La liaison par bus entre Martigny et Aoste change d’horaire à partir du 15 décembre 2025 et fonctionne désormais également les week-ends.
Ce changement élargit l’accessibilité entre le Valais et la Vallée d’Aoste, répondant à la fois à la demande des touristes et à celle des pendulaires hebdomadaires. La solution trouvée a été de maintenir cinq aller-retour en semaine, mais de s’adapter à la demande de transport. En outre, la nouveauté du voyage du week-end tombe précisément pendant les vacances et le Marché Vert Noël à Aoste, et semble viser le tourisme, avec la possibilité d’organiser également un court séjour d’une ou deux nuits. Le même communiqué de TMR fait référence aux « plaisirs d’hiver valdôtains ».
Ainsi, du 15 décembre 2025 au 30 juin 2026, la ligne exploitée par TMR (qui est la société de transport du Valais, par route et par rail) circulera une fois par jour dans les deux sens, du vendredi au mardi, y compris les jours fériés: le mercredi et le jeudi, sont donc de repos.
Le départ de Martigny est prévu à 08h35 pour une arrivée à Aoste à 10h35, tandis que le retour d’Aoste est programmé à 16h15 pour une arrivée à Martigny vers 18h15. Le trajet d’environ 78 kilomètres passe par des localités comme Orsières, Bourg-Saint-Pierre, Etroubles et Gignod, et dure environ deux heures.
Le passage du service de cinq jours lors du week-end est une amélioration de la liaison entre la Suisse romande et la Vallée d’Aoste. Elle est utile non seulement pour les touristes, mais aussi pour les travailleurs valdôtains qui habitent ou travaillent en Valais et font l’aller-retour en fin de semaine.

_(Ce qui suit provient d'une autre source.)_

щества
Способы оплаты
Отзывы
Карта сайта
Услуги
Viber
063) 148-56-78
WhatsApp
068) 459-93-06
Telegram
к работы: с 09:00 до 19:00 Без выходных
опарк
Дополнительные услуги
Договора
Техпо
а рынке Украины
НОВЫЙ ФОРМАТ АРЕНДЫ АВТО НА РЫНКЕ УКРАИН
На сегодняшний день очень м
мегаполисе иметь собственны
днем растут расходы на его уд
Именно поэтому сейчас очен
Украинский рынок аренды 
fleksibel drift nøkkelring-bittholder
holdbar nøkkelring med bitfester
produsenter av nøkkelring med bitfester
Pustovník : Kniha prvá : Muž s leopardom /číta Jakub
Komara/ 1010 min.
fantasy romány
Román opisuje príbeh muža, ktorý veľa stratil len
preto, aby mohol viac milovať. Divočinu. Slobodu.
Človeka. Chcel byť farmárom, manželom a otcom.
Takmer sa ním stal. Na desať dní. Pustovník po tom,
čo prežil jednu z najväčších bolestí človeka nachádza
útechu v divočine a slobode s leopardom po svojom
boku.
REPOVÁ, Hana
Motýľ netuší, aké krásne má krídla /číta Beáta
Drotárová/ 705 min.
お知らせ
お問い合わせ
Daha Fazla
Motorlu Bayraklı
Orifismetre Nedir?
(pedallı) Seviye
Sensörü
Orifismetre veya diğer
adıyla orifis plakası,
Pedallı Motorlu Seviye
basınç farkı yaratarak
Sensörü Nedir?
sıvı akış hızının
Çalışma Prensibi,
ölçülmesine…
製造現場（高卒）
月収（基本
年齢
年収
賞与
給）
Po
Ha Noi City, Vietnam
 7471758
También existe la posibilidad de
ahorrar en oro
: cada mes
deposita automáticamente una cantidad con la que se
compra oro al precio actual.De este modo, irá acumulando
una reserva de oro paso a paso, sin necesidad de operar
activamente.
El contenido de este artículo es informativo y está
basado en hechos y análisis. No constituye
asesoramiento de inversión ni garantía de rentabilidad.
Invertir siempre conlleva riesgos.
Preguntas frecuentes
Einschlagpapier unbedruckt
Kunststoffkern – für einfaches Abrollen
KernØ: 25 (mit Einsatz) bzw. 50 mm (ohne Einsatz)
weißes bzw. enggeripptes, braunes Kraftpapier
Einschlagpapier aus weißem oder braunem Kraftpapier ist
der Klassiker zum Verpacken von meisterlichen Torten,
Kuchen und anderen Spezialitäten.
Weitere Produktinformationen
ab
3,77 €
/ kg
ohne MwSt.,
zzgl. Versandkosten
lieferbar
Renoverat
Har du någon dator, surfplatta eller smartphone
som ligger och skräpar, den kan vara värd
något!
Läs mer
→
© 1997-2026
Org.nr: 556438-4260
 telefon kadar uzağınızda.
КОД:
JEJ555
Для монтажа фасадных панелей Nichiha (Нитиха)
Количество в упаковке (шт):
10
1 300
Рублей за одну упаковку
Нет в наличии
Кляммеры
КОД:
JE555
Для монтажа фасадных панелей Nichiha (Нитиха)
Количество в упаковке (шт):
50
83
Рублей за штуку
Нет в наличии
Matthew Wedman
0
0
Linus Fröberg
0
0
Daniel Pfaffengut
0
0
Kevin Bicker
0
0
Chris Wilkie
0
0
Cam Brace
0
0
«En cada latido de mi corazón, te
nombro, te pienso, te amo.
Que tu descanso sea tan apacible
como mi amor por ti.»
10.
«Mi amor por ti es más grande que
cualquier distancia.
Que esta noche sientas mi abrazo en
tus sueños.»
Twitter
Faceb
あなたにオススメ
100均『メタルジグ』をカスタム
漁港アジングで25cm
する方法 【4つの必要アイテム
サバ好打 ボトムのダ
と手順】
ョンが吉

La question des restrictions en montée ou en descente et du cabotage
Cependant, la contrainte imposée à la ligne, considérée comme internationale, demeure. De Martigny à Aoste, on ne peut monter qu’aux neuf arrêts valaisans, tandis qu’on ne peut descendre qu’aux six arrêts valdôtains. Au retour, l’obligation est inversée : on ne peut monter qu’aux arrêts valdôtains et ne descendre qu’aux arrêts valaisans. La restriction est imposée pour ne pas interférer avec les réseaux régionaux, mais elle constitue en réalité un obstacle transfrontalier, qui réduit l’une des possibilités de ce service de transport.
La question est en principe résolue par l’accord Italie-Suisse, signé le 12 octobre 2024, dont nous avons parlé dans Nos Alpes, mais qui n’est pas encore mis en œuvre.
La ratification du côté suisse s’est faite rapidement, le 7 novembre 2024, tandis que le gouvernement national italien a approuvé le projet de loi le 28 octobre 2025. Il devrait passer devant les deux chambres du parlement dans les semaines à venir. Les nouvelles règles s’appliqueront à l’ensemble de la frontière italo-suisse, c’est-à-dire au Val d’Aoste, au Piémont, à la Lombardie et au Tyrol du Sud, ainsi qu’aux cantons du Valais, du Tessin et des Grisons.
Les prix
Le trajet est gratuit pour les détenteurs de l’Abonnement général CFF (AG). Le prix est de 33 CHF aller-retour pour les détenteurs d’un abonnement demi-tarif et de 66 CHF aller-retour pour les personnes sans abonnement.
Bien que le prix soit plus élevé que celui des transports publics italiens, il reste compétitif par rapport à la voiture particulière. Pour parcourir le même trajet en voiture, il faut en effet s’acquitter du péage du tunnel, ce qui ne devient abordable qu’avec un abonnement de 20 passages.
Le billet de bus inclut également la possibilité de transporter des vélos du printemps au début de l’automne (sur réservation du 1er avril au 31 octobre 2026).
La réservation du billet est obligatoire pour les groupes d’au moins huit personnes. Le service ne fonctionnera pas certains jours de l’année : Noël et lendemain de Noël, 1er et 2 janvier 2026, 3 et 6 avril pour Pâques, 14 mai, 25 mai et 1er août, fête de la Confédération.